Plus bas, la ligne de conduite est strictement suivie : discret, « normal », si religieusement dans les codes, que le serveur du restaurant à côté est habillé pareil. Un pantalon noir, bien taillé, sobre, tombe sur une paire de Stan dont on ne s’inquiète plus de l’usure ; personne n’imaginera qu’elles peuvent dater de la première époque Stan Smith. Au moins, ça évitera de les user volontairement comme on le fait des jeans (réplique de ma grand-mère).

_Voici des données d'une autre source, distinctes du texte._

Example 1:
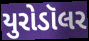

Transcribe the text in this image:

યુરોડૉલર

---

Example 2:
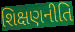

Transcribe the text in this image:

શિક્ષણનીતિ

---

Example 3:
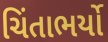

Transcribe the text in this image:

ચિંતાભર્યો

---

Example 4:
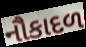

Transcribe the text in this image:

નૌકાદળ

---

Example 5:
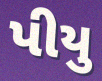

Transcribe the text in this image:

પીયુ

Sous l’étoffe, l’acteur joue le jeu à merveille. Si l’extérieur veut donner une impression négligée, le contenu s’accorde. Le nouveau serveur parisien, pour être « in », se doit de ne pas être « vraiment » serveur, mais plutôt assistant chez Canal plus. C’est beaucoup mieux vu, beaucoup plus à la mode, beaucoup plus gendre idéal. Travailler pour le petit journal, pas celui-ci, celui de Yann Barthès, c’est l’apothéose, il y a même le label « pensée conforme© » qui s’estampille tout seul. Encore faut-il le dire à tout va, et l’enrober au mieux :

– « dans trois mois, je pars filmer en Afghanistan hein, juste là j’ai rien à faire alors… »

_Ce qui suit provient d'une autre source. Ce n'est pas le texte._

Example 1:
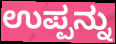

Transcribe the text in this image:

ಉಪ್ಪನ್ನು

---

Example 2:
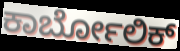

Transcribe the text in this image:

ಕಾರ್ಬೋಲಿಕ್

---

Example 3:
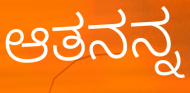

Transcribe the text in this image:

ಆತನನ್ನ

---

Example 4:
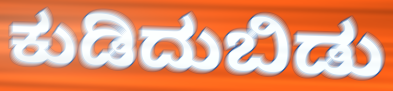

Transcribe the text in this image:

ಕುಡಿದುಬಿಡು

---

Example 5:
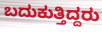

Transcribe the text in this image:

ಬದುಕುತ್ತಿದ್ದರು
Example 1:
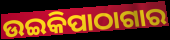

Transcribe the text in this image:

ଉଇକିପାଠାଗାର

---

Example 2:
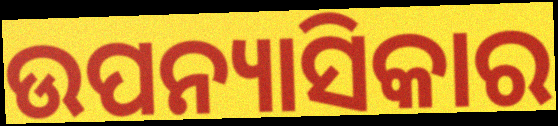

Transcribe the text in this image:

ଉପନ୍ୟାସିକାର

De même, notre serveur se fout éperdument de l’endroit où il officie actuellement ; il vole bien haut dessus de cela. Quitte à lapider l’enseigne à vos oreilles, à annoncer, crâneur, qu’il n’y connaît rien aux vins, et critiquer un plat sur deux. Terminé, les charlatans vendeurs de rêve, ici règnent la morgue et l’arrogance.

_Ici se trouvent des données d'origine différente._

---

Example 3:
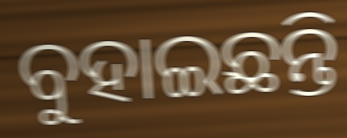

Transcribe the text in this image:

ବୁହାଇଛନ୍ତି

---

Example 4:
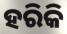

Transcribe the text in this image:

ହରିକି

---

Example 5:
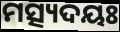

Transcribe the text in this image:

ମତ୍ସ୍ୟଦୟଃ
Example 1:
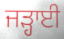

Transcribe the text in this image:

ਜੜ੍ਹਾਈ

Pour que le costume soit parfait, il faut faire disparaître toutes traces qui pourraient assimiler à un loufiat. Laissons donc de côté le plateau, bien trop compliqué à porter, bien trop lourd, et bien trop catalogué. De toute façon, personne ne se stressera, les taches de transpiration, c’est très mauvais effet. À l’inverse, être complètement coké est à la mode, donc autant l’afficher le plus possible, comme si c’était nouveau, comme si vous réinventiez le service, en étant plus cool, plus « in », plus sympa, plus beau, bref, parisien. Et ce alors que les serveurs – malheureusement – se nettoient gosiers et narines depuis que le métier existe, seulement le faisaient-ils avec pudeur. Enfin, il est de bon ton, au moment de prendre son service, d’avoir déjà une soirée prévue pour après, dans un appart un peu classe où l’on pourra toujours incruster les dernières clientes, si en plus d’être jolies elles ont elles-même fait preuve de leur branchitude.

Au final, le « nouveau serveur parisien » est plus drôle que l’ancien, sûrement plus honnête, évidemment moins bon, souvent plus beau. Il est aussi insupportable de négligence et d’oublis, trop occupé qu’il est sur Tinder, ou à préparer sa soirée. Quand il vous adresse la parole, il a cette fâcheuse manie d’être son premier auditeur, et il joue un peu trop avec les règles inhérentes au service. Ainsi, si le niveau global du service chute inexorablement, la pratique reste fondamentalement la même : une bonne grosse suffisance arrogante, bien à même de conforter nos détracteurs provinciaux, anglo-saxons et états-uniens dans leur stéréotypes.